## WHAT YOU NEED TO DO
Reproduce the text of every row below with each occurrence of "hreflang" replaced by "lang", leaving all other text unchanged and omitting the pictures.

## MATERIAL SHOWN
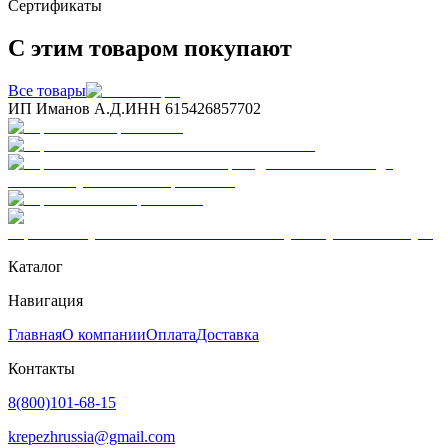
Сертификаты
С этим товаром покупают
Все товары
ИП Иманов А.Д.
ИНН 615426857702
Каталог
Навигация
Главная
О компании
Оплата
Доставка
Контакты
8(800)101-68-15
krepezhrussia@gmail.com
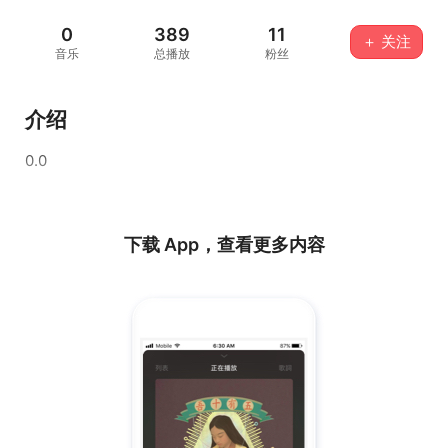
0
389
11
＋ 关注
音乐
总播放
粉丝
介绍
0.0
下载 App，查看更多内容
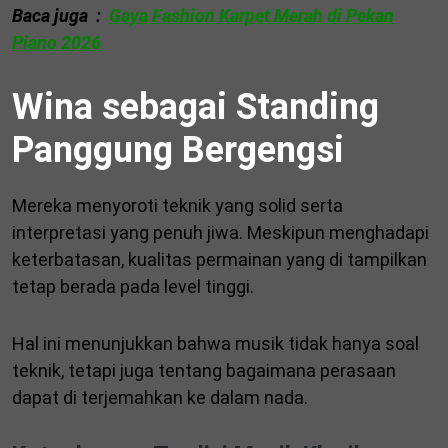
Baca juga :
Gaya Fashion Karpet Merah di Pekan
Piano 2026
Wina sebagai Standing
Panggung Bergengsi
Mereka menyoroti teknik yang solid serta
interpretasi yang penuh jiwa. Meskipun menghadapi
keterbatasan, kualitas permainan yang di tampilkan
tetap berada pada level tinggi.
Hal ini menunjukkan bahwa musik tidak hanya soal
teknik, tetapi juga tentang bagaimana perasaan
dapat di terjemahkan ke dalam nada.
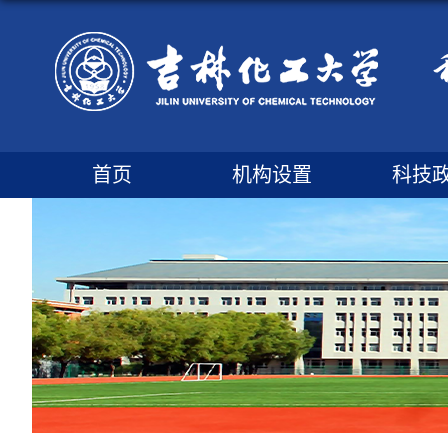
首页
机构设置
科技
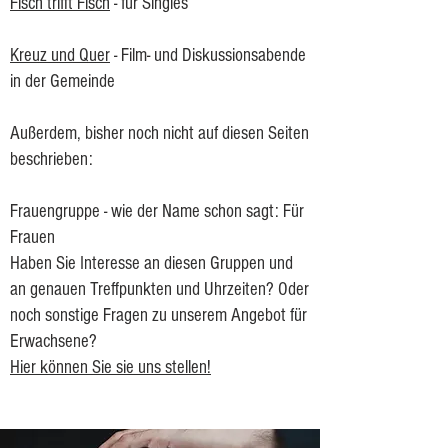
Fisch trifft Fisch
- für Singles
Kreuz und Quer
- Film- und Diskussionsabende
in der Gemeinde
Außerdem, bisher noch nicht auf diesen Seiten
beschrieben:
Frauengruppe - wie der Name schon sagt: Für
Frauen
Haben Sie Interesse an diesen Gruppen und
an genauen Treffpunkten und Uhrzeiten? Oder
noch sonstige Fragen zu unserem Angebot für
Erwachsene?
Hier können Sie sie uns stellen!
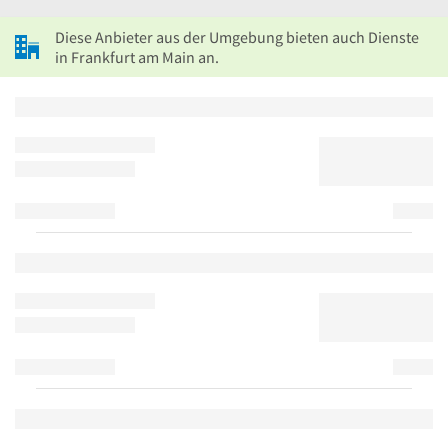
Diese Anbieter aus der Umgebung bieten auch Dienste
in Frankfurt am Main an.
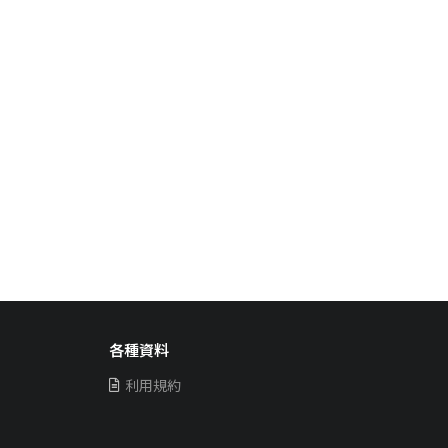
各種資料
利用規約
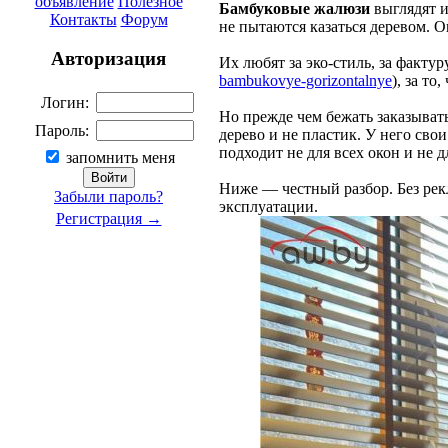
объявление
Полезное
Бамбуковые жалюзи
выглядят и
Контакты
Форум
не пытаются казаться деревом. 
Авторизация
Их любят за эко-стиль, за фактуру
bambukovye-gorizontalnye
), за то
Логин:
Но прежде чем бежать заказыват
Пароль:
дерево и не пластик. У него сво
подходит не для всех окон и не д
запомнить меня
Ниже — честный разбор. Без рек
Забыли пароль?
эксплуатации.
Регистрация →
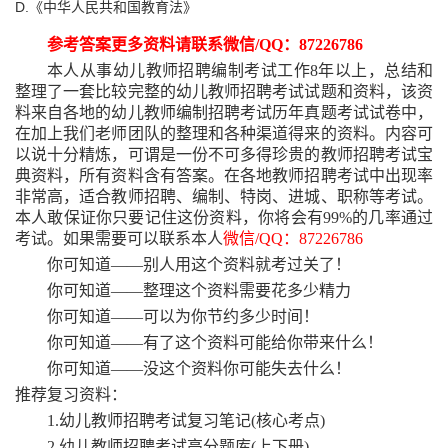
D.《中华人民共和国教育法》
参考答案更多资料请联系微信
/QQ：87226786
本人从事幼儿教师招聘编制考试工作
8年以上，总结和
整理了一套比较完整的幼儿教师招聘考试试题和资料，该资
料来自各地的幼儿教师编制招聘考试历年真题考试试卷中，
在加上我们老师团队的整理和各种渠道得来的资料。内容可
以说十分精炼，可谓是一份不可多得珍贵的教师招聘考试宝
典资料，所有资料含有答案。在各地教师招聘考试中出现率
非常高，适合教师招聘、编制、特岗、进城、职称等考试。
本人敢保证你只要记住这份资料，你将会有99%的几率通过
考试。如果需要可以联系本人
微信
/QQ：87226786
你可知道
——别人用这个资料就考过关了！
你可知道
——整理这个资料需要花多少精力
你可知道
——可以为你节约多少时间！
你可知道
——有了这个资料可能给你带来什么！
你可知道
——没这个资料你可能失去什么！
推荐复习资料：
1.幼儿教师招聘考试复习笔记(核心考点)
2.幼儿教师招聘考试高分题库(上下册)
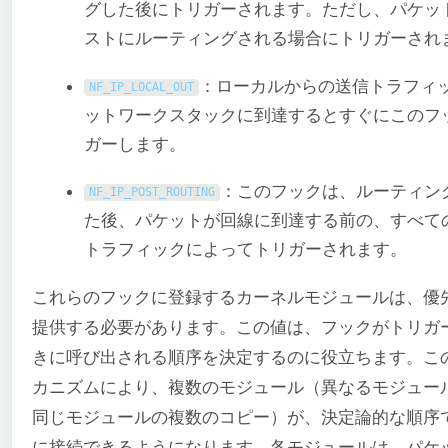
グした後にトリガーされます。ただし、パケッ
ストにルーティングされる場合にトリガーされ
：ローカルからの送信トラフィ
NF_IP_LOCAL_OUT
ットワークスタックに到達するとすぐにこのフ
ガーします。
：このフックは、ルーティン
NF_IP_POST_ROUTING
た後、パケットが回線に到達する前の、すべて
トラフィックによってトリガーされます。
これらのフックに登録するカーネルモジュールは、優
提供する必要があります。この値は、フックがトリガ
きに呼び出される順序を決定するのに役立ちます。こ
カニズムにより、複数のモジュール（異なるモジュー
同じモジュールの複数のコピー）が、決定論的な順序
に接続できるようになります。各モジュールは、パケ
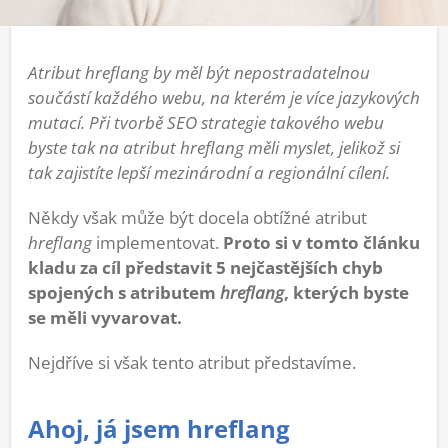
Atribut hreflang by měl být nepostradatelnou
součástí každého webu, na kterém je více jazykových
mutací. Při tvorbě SEO strategie takového webu
byste tak na atribut hreflang měli myslet, jelikož si
tak zajistíte lepší mezinárodní a regionální cílení.
Někdy však může být docela obtížné atribut
hreflang
implementovat.
Proto si v tomto článku
kladu za cíl představit 5 nejčastějších chyb
spojených s atributem
hreflang
, kterých byste
se měli vyvarovat.
Nejdříve si však tento atribut představíme.
Ahoj, já jsem hreflang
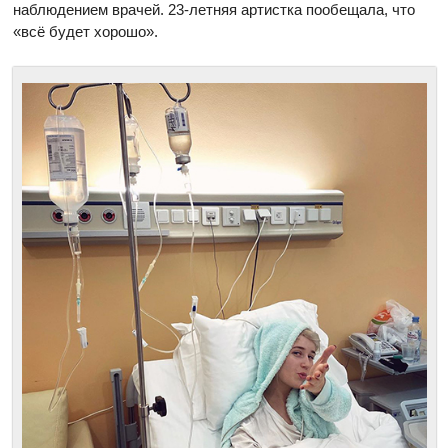
наблюдением врачей. 23-летняя артистка пообещала, что
«всё будет хорошо».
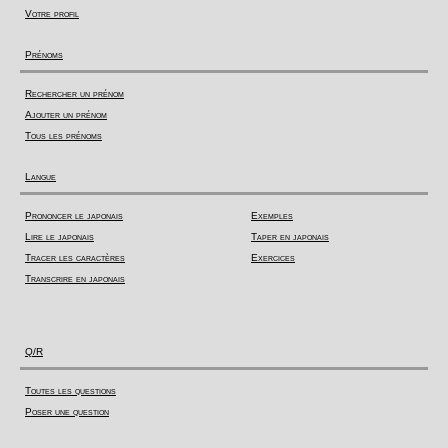
Votre profil
Prénoms
Rechercher un prénom
Ajouter un prénom
Tous les prénoms
Langue
Prononcer le japonais
Exemples
Lire le japonais
Taper en japonais
Tracer les caractères
Exercices
Transcrire en japonais
Q/R
Toutes les questions
Poser une question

## OUTPUT BELOW
Сертификаты
С этим товаром покупают
Все товары
ИП Иманов А.Д.
ИНН 615426857702
Каталог
Навигация
Главная
О компании
Оплата
Доставка
Контакты
8(800)101-68-15
krepezhrussia@gmail.com
0
389
11
＋ 关注
音乐
总播放
粉丝
介绍
0.0
下载 App，查看更多内容
Baca juga :
Gaya Fashion Karpet Merah di Pekan
Piano 2026
Wina sebagai Standing
Panggung Bergengsi
Mereka menyoroti teknik yang solid serta
interpretasi yang penuh jiwa. Meskipun menghadapi
keterbatasan, kualitas permainan yang di tampilkan
tetap berada pada level tinggi.
Hal ini menunjukkan bahwa musik tidak hanya soal
teknik, tetapi juga tentang bagaimana perasaan
dapat di terjemahkan ke dalam nada.
首页
机构设置
科技
Fisch trifft Fisch
- für Singles
Kreuz und Quer
- Film- und Diskussionsabende
in der Gemeinde
Außerdem, bisher noch nicht auf diesen Seiten
beschrieben:
Frauengruppe - wie der Name schon sagt: Für
Frauen
Haben Sie Interesse an diesen Gruppen und
an genauen Treffpunkten und Uhrzeiten? Oder
noch sonstige Fragen zu unserem Angebot für
Erwachsene?
Hier können Sie sie uns stellen!
Diese Anbieter aus der Umgebung bieten auch Dienste
in Frankfurt am Main an.
各種資料
利用規約
объявление
Полезное
Бамбуковые жалюзи
выглядят и
Контакты
Форум
не пытаются казаться деревом. 
Авторизация
Их любят за эко-стиль, за фактуру
bambukovye-gorizontalnye
), за то
Логин:
Но прежде чем бежать заказыват
Пароль:
дерево и не пластик. У него сво
подходит не для всех окон и не д
запомнить меня
Ниже — честный разбор. Без рек
Забыли пароль?
эксплуатации.
Регистрация →
D.《中华人民共和国教育法》
参考答案更多资料请联系微信
/QQ：87226786
本人从事幼儿教师招聘编制考试工作
8年以上，总结和
整理了一套比较完整的幼儿教师招聘考试试题和资料，该资
料来自各地的幼儿教师编制招聘考试历年真题考试试卷中，
在加上我们老师团队的整理和各种渠道得来的资料。内容可
以说十分精炼，可谓是一份不可多得珍贵的教师招聘考试宝
典资料，所有资料含有答案。在各地教师招聘考试中出现率
非常高，适合教师招聘、编制、特岗、进城、职称等考试。
本人敢保证你只要记住这份资料，你将会有99%的几率通过
考试。如果需要可以联系本人
微信
/QQ：87226786
你可知道
——别人用这个资料就考过关了！
你可知道
——整理这个资料需要花多少精力
你可知道
——可以为你节约多少时间！
你可知道
——有了这个资料可能给你带来什么！
你可知道
——没这个资料你可能失去什么！
推荐复习资料：
1.幼儿教师招聘考试复习笔记(核心考点)
2.幼儿教师招聘考试高分题库(上下册)
グした後にトリガーされます。ただし、パケッ
ストにルーティングされる場合にトリガーされ
：ローカルからの送信トラフィ
NF_IP_LOCAL_OUT
ットワークスタックに到達するとすぐにこのフ
ガーします。
：このフックは、ルーティン
NF_IP_POST_ROUTING
た後、パケットが回線に到達する前の、すべて
トラフィックによってトリガーされます。
これらのフックに登録するカーネルモジュールは、優
提供する必要があります。この値は、フックがトリガ
きに呼び出される順序を決定するのに役立ちます。こ
カニズムにより、複数のモジュール（異なるモジュー
同じモジュールの複数のコピー）が、決定論的な順序
に接続できるようになります。各モジュールは、パケ
Atribut lang by měl být nepostradatelnou
součástí každého webu, na kterém je více jazykových
mutací. Při tvorbě SEO strategie takového webu
byste tak na atribut lang měli myslet, jelikož si
tak zajistíte lepší mezinárodní a regionální cílení.
Někdy však může být docela obtížné atribut
lang
implementovat.
Proto si v tomto článku
kladu za cíl představit 5 nejčastějších chyb
spojených s atributem
lang
, kterých byste
se měli vyvarovat.
Nejdříve si však tento atribut představíme.
Ahoj, já jsem lang
наблюдением врачей. 23-летняя артистка пообещала, что
«всё будет хорошо».
Votre profil
Prénoms
Rechercher un prénom
Ajouter un prénom
Tous les prénoms
Langue
Prononcer le japonais
Exemples
Lire le japonais
Taper en japonais
Tracer les caractères
Exercices
Transcrire en japonais
Q/R
Toutes les questions
Poser une question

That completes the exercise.